_Azione richiesta A_: In base al brano sull'istruzione italiana, spiega in una-tre frasi perché la pandemia ha acuito le disuguaglianze nell'istruzione.
_Azione richiesta B_: Ripeti il tratto del brano sull'istruzione italiana che si apre con le parole "Si legge nel" e si chiude con "16 punti percentuali.".

Fonte: Sole 24 Ore – 11 marzo 2021
L’istruzione italiana non godeva di buona salute già prima del Covid e ora la pandemia rischia di aggravare il quadro complessivo. A ricordarcelo è l’Istat che, anche nell’ottava edizione del rapporto sul benessere equo e sostenibile (Bes), fa il quadro della scuola, dell’università e della formazione. Con una diagnosi che non lascia scampo: «In Italia, nonostante i miglioramenti conseguiti nell’ultimo decennio, non si è ancora in grado di offrire a tutti i giovani le stesse opportunità per un’educazione adeguata». Durante l’emergenza con il passaggio dalle lezioni in presenza alla Dad durante il primo lockdown l’8% dei bambini e ragazzi delle scuole di ogni ordine e grado è rimasto escluso da una qualsiasi forma di didattica a distanza. Una quota che sale al 23% tra gli alunni con disabilità. Risultato: il coronavirus e la conseguente chiusura degli istituti scolastici e universitari hanno acuito le disuguaglianze. In un contesto che già prima della crisi non era dei migliori.
Si legge nel rapporto: «il livello di istruzione e di competenze che i giovani riescono a raggiungere dipende ancora in larga misura dall’estrazione sociale, dal contesto socio-economico e dal territorio in cui si vive». Questo va valutato in considerazione del fatto che il nostro divario dal resto d’Europa continua ad ampliarsi. Prendiamo i diplomati: nel secondo trimestre 2020 il 62,6% delle persone di 25-64 anni ha almeno il diploma superiore (54,8% nel 2010); tale quota è inferiore alla media europea di 16 punti percentuali.

_Righe di dati_:
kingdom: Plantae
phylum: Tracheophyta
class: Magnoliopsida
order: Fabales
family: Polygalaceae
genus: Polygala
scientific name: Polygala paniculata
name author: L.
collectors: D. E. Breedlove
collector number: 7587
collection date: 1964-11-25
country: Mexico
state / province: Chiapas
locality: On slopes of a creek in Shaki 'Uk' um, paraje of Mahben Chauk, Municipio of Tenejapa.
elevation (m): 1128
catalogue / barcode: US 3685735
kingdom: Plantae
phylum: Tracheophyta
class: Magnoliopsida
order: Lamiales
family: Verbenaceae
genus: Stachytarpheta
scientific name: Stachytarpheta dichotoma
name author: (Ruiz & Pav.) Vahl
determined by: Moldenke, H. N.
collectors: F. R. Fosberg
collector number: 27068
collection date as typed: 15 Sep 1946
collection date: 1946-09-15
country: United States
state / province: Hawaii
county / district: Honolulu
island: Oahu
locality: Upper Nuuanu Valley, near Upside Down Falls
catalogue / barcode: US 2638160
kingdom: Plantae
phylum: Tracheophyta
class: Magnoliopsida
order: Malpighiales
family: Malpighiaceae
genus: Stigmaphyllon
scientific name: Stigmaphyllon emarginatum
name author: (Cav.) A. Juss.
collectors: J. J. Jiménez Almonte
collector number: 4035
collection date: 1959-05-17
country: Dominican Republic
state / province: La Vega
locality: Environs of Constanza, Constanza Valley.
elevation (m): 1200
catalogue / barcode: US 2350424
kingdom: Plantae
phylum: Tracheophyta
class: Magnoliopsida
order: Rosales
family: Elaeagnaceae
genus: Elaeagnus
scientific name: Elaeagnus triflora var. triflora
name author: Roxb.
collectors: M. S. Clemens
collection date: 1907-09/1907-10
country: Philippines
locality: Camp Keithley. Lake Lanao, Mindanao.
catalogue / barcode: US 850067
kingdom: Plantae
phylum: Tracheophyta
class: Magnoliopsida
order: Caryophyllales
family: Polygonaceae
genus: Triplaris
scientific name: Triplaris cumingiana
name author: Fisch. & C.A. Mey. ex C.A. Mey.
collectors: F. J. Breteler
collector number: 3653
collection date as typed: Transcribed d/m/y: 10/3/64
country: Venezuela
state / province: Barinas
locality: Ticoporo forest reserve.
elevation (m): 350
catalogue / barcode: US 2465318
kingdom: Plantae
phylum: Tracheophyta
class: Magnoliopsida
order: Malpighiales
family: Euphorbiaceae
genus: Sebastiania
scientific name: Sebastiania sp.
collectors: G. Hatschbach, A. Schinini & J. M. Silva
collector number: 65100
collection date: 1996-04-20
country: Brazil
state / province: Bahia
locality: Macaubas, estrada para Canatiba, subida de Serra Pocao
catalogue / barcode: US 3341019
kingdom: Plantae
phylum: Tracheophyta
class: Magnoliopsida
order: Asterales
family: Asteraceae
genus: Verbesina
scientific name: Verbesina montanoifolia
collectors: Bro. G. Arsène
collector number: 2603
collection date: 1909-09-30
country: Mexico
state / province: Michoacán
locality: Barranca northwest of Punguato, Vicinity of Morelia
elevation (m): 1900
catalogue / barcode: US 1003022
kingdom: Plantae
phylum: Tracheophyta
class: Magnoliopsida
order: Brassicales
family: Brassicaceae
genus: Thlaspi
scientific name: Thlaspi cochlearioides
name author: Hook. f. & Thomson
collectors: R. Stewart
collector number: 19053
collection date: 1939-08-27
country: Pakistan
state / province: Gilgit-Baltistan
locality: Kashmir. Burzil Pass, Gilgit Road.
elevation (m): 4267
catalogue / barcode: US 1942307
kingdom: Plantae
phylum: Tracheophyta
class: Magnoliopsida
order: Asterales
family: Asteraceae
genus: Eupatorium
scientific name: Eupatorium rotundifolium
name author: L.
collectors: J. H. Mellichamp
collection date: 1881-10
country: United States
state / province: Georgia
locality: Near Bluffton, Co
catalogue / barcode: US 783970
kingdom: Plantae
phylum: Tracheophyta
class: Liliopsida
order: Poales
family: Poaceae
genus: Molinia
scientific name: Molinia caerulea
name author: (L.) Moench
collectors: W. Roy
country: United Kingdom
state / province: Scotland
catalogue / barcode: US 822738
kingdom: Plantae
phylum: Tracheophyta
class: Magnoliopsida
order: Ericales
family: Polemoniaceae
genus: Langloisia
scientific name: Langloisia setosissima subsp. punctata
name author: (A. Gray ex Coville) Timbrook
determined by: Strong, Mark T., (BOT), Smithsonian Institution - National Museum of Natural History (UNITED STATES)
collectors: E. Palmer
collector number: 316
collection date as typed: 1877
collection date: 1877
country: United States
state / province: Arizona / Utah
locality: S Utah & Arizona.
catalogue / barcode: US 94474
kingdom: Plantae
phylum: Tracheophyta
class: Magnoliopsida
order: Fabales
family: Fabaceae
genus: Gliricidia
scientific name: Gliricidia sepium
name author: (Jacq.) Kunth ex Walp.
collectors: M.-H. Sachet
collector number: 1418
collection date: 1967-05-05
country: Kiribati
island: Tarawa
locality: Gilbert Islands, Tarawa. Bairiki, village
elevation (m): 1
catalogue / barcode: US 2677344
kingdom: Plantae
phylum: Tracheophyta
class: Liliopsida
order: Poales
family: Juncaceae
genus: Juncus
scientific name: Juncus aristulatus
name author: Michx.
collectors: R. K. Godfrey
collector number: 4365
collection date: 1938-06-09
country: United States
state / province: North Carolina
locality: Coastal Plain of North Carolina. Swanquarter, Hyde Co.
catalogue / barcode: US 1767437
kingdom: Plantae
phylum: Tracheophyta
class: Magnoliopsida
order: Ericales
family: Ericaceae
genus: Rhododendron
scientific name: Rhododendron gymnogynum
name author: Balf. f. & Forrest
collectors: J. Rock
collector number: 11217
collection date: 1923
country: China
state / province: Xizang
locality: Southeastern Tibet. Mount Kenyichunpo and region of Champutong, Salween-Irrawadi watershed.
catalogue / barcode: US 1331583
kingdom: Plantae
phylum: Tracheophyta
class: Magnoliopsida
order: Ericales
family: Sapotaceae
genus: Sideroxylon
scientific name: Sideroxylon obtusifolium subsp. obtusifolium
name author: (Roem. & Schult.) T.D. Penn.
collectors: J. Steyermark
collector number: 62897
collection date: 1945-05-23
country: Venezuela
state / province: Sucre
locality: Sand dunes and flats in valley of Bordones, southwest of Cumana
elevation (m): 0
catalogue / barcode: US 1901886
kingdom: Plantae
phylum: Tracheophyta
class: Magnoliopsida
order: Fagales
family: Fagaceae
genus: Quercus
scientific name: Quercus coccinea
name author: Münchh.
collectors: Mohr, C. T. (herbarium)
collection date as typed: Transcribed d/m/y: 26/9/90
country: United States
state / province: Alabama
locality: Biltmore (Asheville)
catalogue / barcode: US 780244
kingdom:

_Soluzione scritta A_: Il coronavirus ha portato alla chiusura degli istituti scolastici e universitari. Con il passaggio alla Dad durante il primo lockdown, l'8% dei bambini e ragazzi delle scuole di ogni ordine e grado è rimasto escluso da qualsiasi forma di didattica a distanza, e tra gli alunni con disabilità la quota sale al 23%.

_Soluzione scritta B_:
Si legge nel rapporto: «il livello di istruzione e di competenze che i giovani riescono a raggiungere dipende ancora in larga misura dall’estrazione sociale, dal contesto socio-economico e dal territorio in cui si vive». Questo va valutato in considerazione del fatto che il nostro divario dal resto d’Europa continua ad ampliarsi. Prendiamo i diplomati: nel secondo trimestre 2020 il 62,6% delle persone di 25-64 anni ha almeno il diploma superiore (54,8% nel 2010); tale quota è inferiore alla media europea di 16 punti percentuali.